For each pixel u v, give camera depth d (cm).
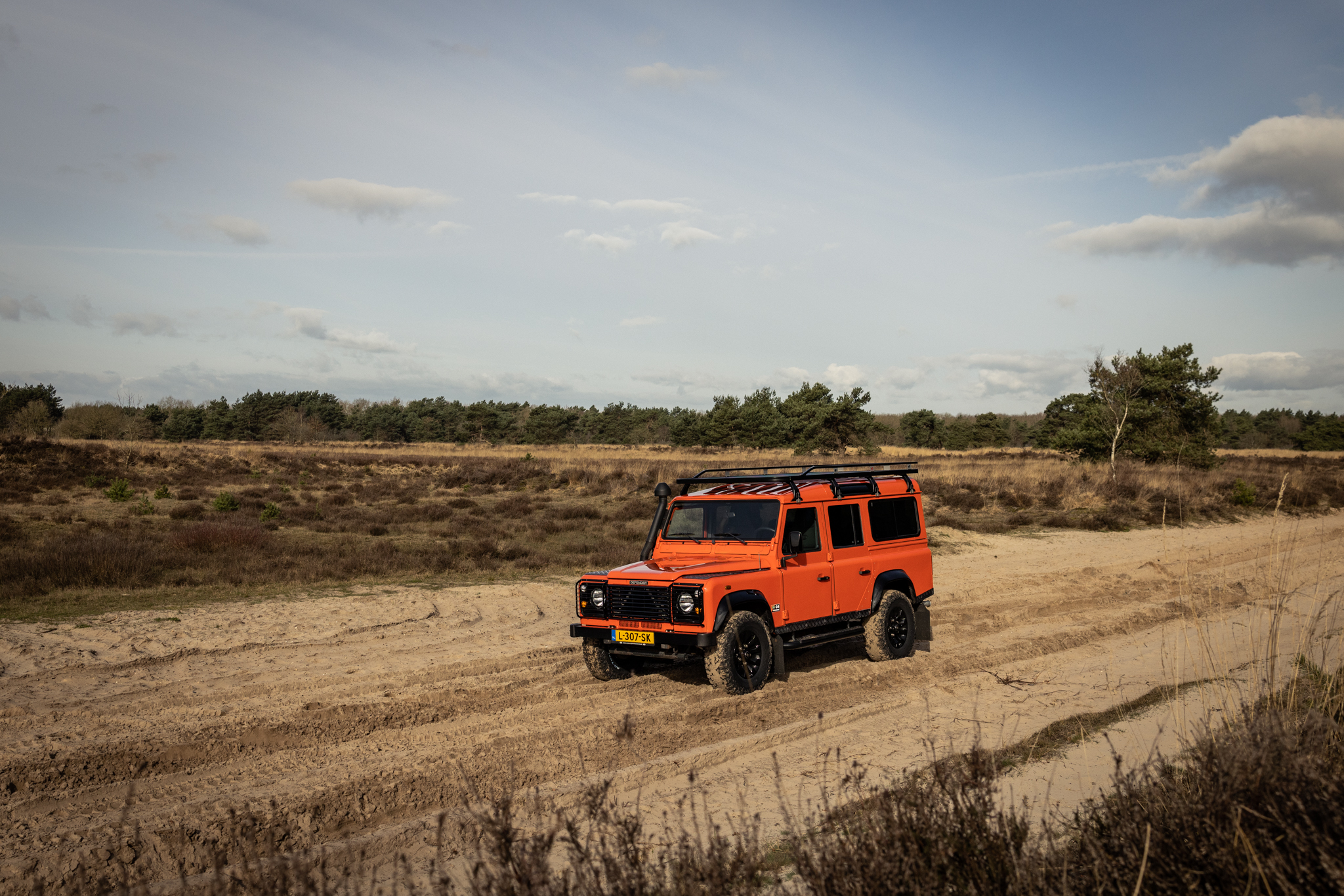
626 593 805
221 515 2453
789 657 959
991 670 878
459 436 12400
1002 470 4009
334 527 2280
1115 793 441
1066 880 317
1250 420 12181
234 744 640
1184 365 4072
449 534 2172
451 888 400
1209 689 747
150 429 8356
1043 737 645
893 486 998
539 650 983
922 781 435
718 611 765
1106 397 4116
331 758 620
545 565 1644
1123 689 775
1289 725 419
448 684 824
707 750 633
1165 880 312
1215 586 1338
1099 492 3006
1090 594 1338
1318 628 989
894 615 939
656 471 4222
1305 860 298
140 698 759
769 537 848
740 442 8194
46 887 428
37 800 536
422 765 599
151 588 1305
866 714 729
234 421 11656
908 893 303
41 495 2981
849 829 357
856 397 6216
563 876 318
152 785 566
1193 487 3123
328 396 13988
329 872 446
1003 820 353
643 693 803
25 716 692
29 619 1070
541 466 4947
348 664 905
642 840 462
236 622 1088
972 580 1503
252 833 480
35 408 7175
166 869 457
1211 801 336
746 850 359
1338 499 3181
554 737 666
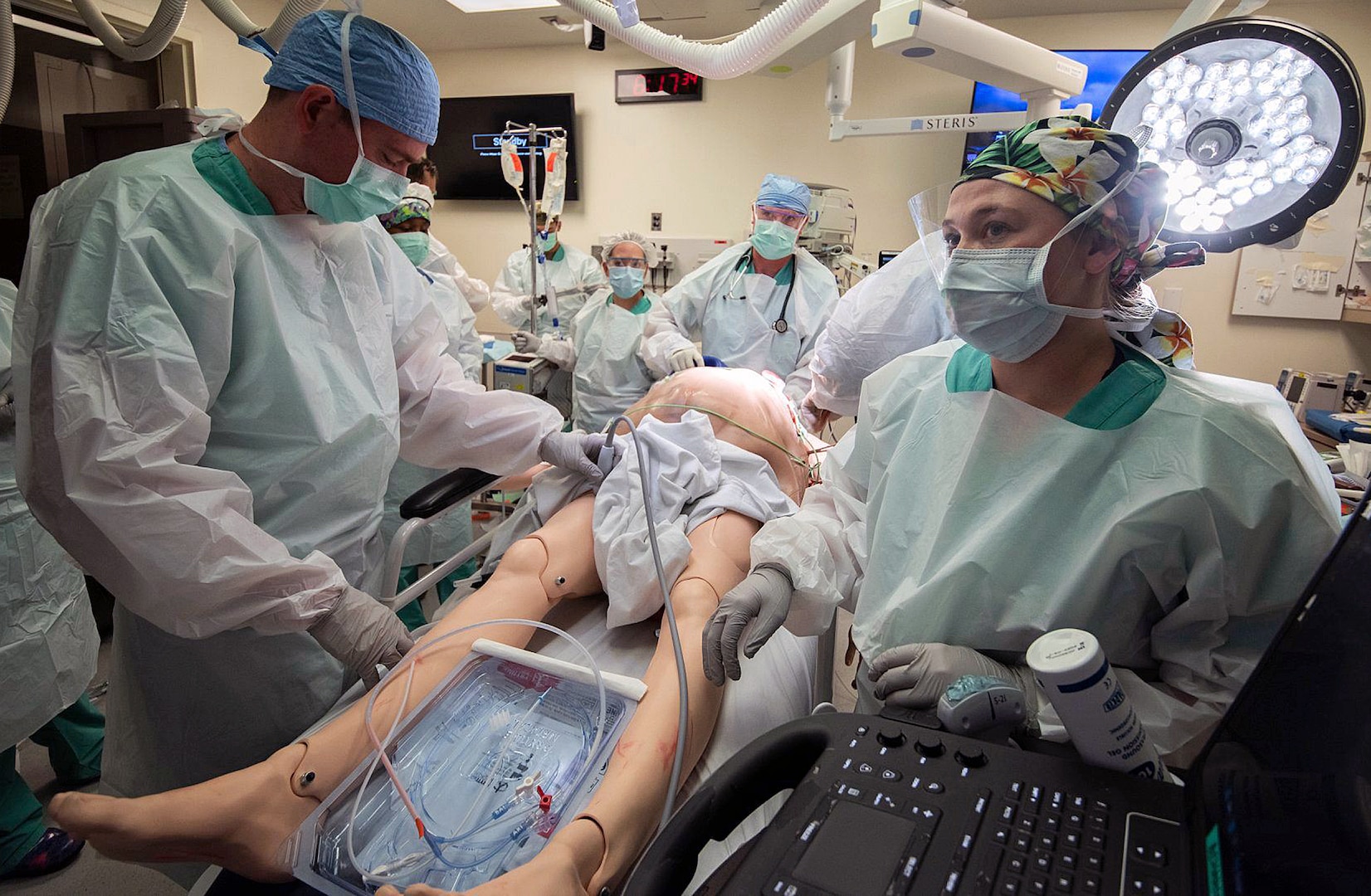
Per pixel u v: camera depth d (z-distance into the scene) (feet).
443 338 5.07
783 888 1.59
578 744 3.10
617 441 4.92
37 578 5.10
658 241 14.24
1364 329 11.70
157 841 2.54
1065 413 2.89
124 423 3.14
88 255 3.24
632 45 4.39
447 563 4.86
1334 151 2.98
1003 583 2.80
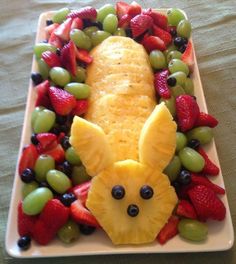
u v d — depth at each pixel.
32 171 0.34
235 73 0.49
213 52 0.51
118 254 0.34
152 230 0.31
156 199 0.31
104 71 0.41
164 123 0.31
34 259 0.33
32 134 0.37
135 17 0.45
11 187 0.40
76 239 0.32
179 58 0.43
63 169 0.34
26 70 0.51
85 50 0.44
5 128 0.45
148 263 0.33
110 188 0.31
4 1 0.59
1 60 0.52
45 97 0.39
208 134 0.37
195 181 0.33
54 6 0.58
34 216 0.32
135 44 0.43
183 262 0.33
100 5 0.58
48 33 0.47
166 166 0.32
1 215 0.37
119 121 0.36
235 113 0.45
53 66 0.41
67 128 0.38
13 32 0.55
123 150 0.34
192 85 0.41
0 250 0.35
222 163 0.40
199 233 0.31
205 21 0.55
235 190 0.38
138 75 0.40
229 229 0.32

Activity >> The line with "32 134 0.37" ends the range, and the first line of the data begins it; repeat exactly those lines and nothing more, omitting pictures.

Response below >>
For each pixel u v, give camera depth d (cm).
626 593 805
221 515 2453
789 657 959
991 670 878
459 436 12400
1002 470 4009
334 527 2280
1115 793 441
1066 880 317
1250 420 12181
234 744 640
1184 365 4072
449 534 2172
451 888 400
1209 689 747
150 429 8356
1043 737 645
893 486 998
539 650 983
922 781 435
718 611 765
1106 397 4116
331 758 620
545 565 1644
1123 689 775
1289 725 419
448 684 824
707 750 633
1165 880 312
1215 586 1338
1099 492 3006
1090 594 1338
1318 628 989
894 615 939
656 471 4222
1305 860 298
140 698 759
769 537 848
740 442 8194
46 887 428
37 800 536
422 765 599
151 588 1305
866 714 729
234 421 11656
908 893 303
41 495 2981
849 829 357
856 397 6216
563 876 318
152 785 566
1193 487 3123
328 396 13988
329 872 446
1003 820 353
643 693 803
25 716 692
29 619 1070
541 466 4947
348 664 905
642 840 462
236 622 1088
972 580 1503
252 833 480
35 408 7175
166 869 457
1211 801 336
746 850 359
1338 499 3181
554 737 666
Per pixel u v: camera depth d (z-distance into the scene) (feet).
443 338 5.07
783 888 1.59
578 744 3.10
617 441 4.92
37 578 5.10
658 241 14.24
1364 329 11.70
157 841 2.54
1065 413 2.89
124 423 3.14
88 255 3.24
632 45 4.39
447 563 4.86
1334 151 2.98
1003 583 2.80
u v d — depth at each pixel.
32 171 0.34
235 73 0.49
213 52 0.51
118 254 0.34
152 230 0.31
156 199 0.31
104 71 0.41
164 123 0.31
34 259 0.33
32 134 0.37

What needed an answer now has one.